* **AIM OF THE TASK**: Output range, inclusive: from the line containing "right elbow: (483, 375)" to the line containing "right wrist: (143, 288)". Restate those lines from the data below word for word and only those.

##### GIVEN INFORMATION

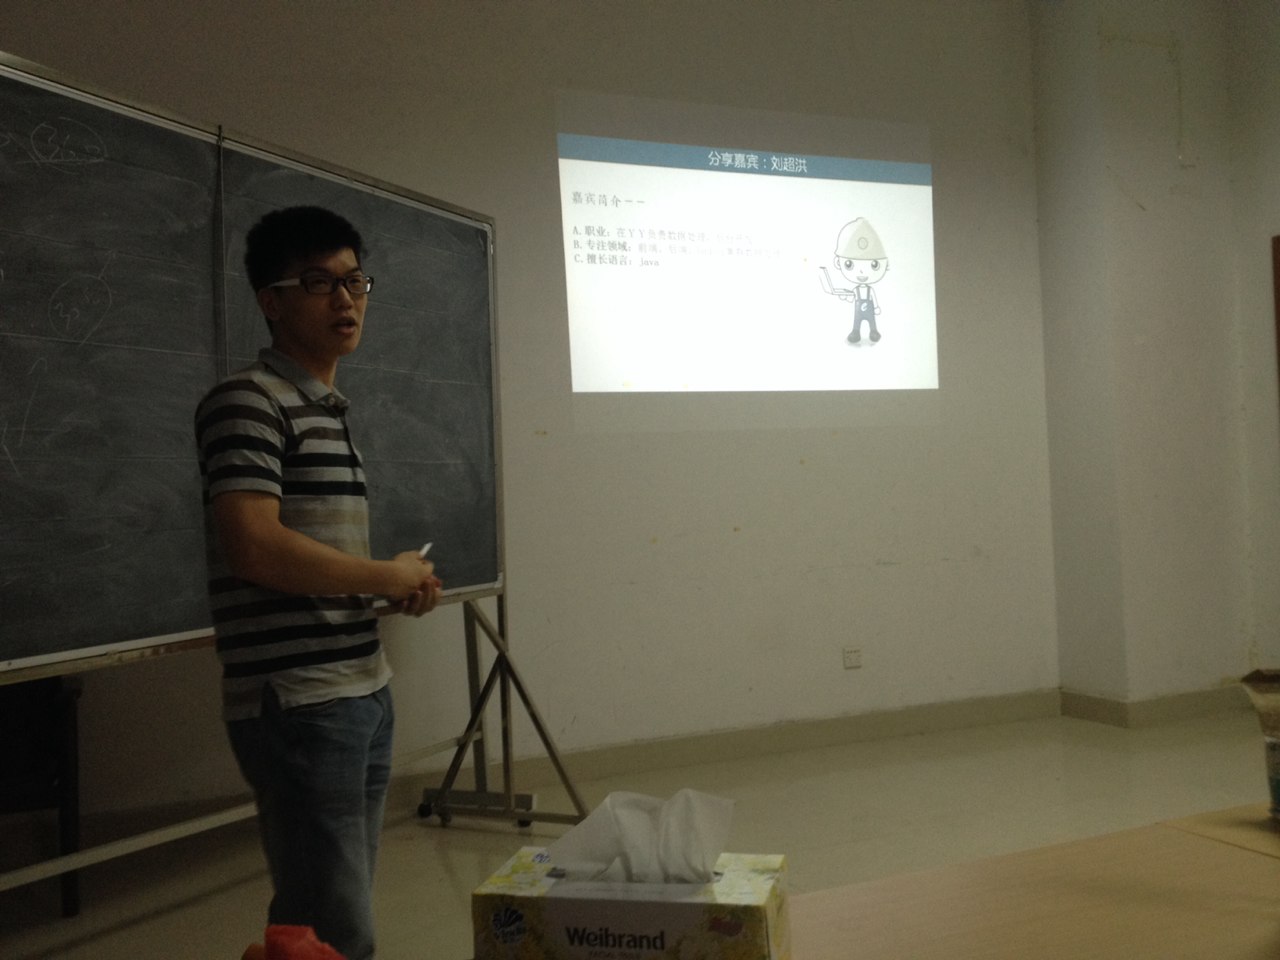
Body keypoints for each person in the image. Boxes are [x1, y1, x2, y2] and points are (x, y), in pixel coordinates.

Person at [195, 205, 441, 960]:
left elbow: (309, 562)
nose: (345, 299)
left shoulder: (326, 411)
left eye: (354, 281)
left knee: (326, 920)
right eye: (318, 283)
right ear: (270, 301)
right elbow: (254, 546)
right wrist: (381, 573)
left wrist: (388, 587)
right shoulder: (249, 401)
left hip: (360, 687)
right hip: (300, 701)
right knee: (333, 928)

##########
##### GIVEN INFORMATION

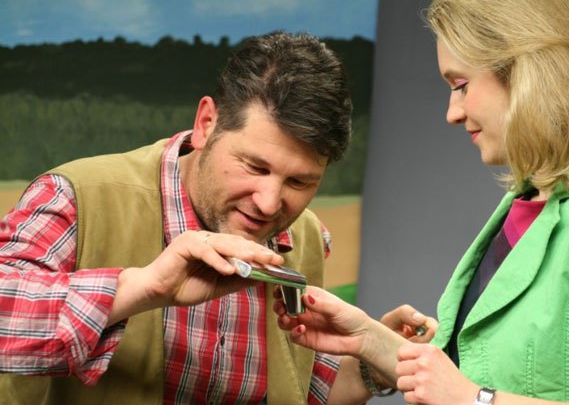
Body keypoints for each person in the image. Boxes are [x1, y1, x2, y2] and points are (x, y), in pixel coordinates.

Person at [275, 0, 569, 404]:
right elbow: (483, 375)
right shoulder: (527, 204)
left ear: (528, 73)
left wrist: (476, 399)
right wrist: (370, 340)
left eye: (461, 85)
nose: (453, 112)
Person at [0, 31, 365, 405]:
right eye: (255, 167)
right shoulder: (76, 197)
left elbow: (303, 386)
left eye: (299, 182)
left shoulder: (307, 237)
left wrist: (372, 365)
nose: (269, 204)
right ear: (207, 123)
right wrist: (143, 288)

##########

* **WRITTEN SOLUTION**:
right elbow: (483, 375)
right shoulder: (527, 204)
left ear: (528, 73)
left wrist: (476, 399)
right wrist: (370, 340)
left eye: (461, 85)
nose: (453, 112)
Person at [0, 31, 365, 405]:
right eye: (255, 167)
right shoulder: (76, 197)
left elbow: (303, 386)
left eye: (299, 182)
left shoulder: (307, 237)
left wrist: (372, 365)
nose: (269, 204)
right ear: (207, 123)
right wrist: (143, 288)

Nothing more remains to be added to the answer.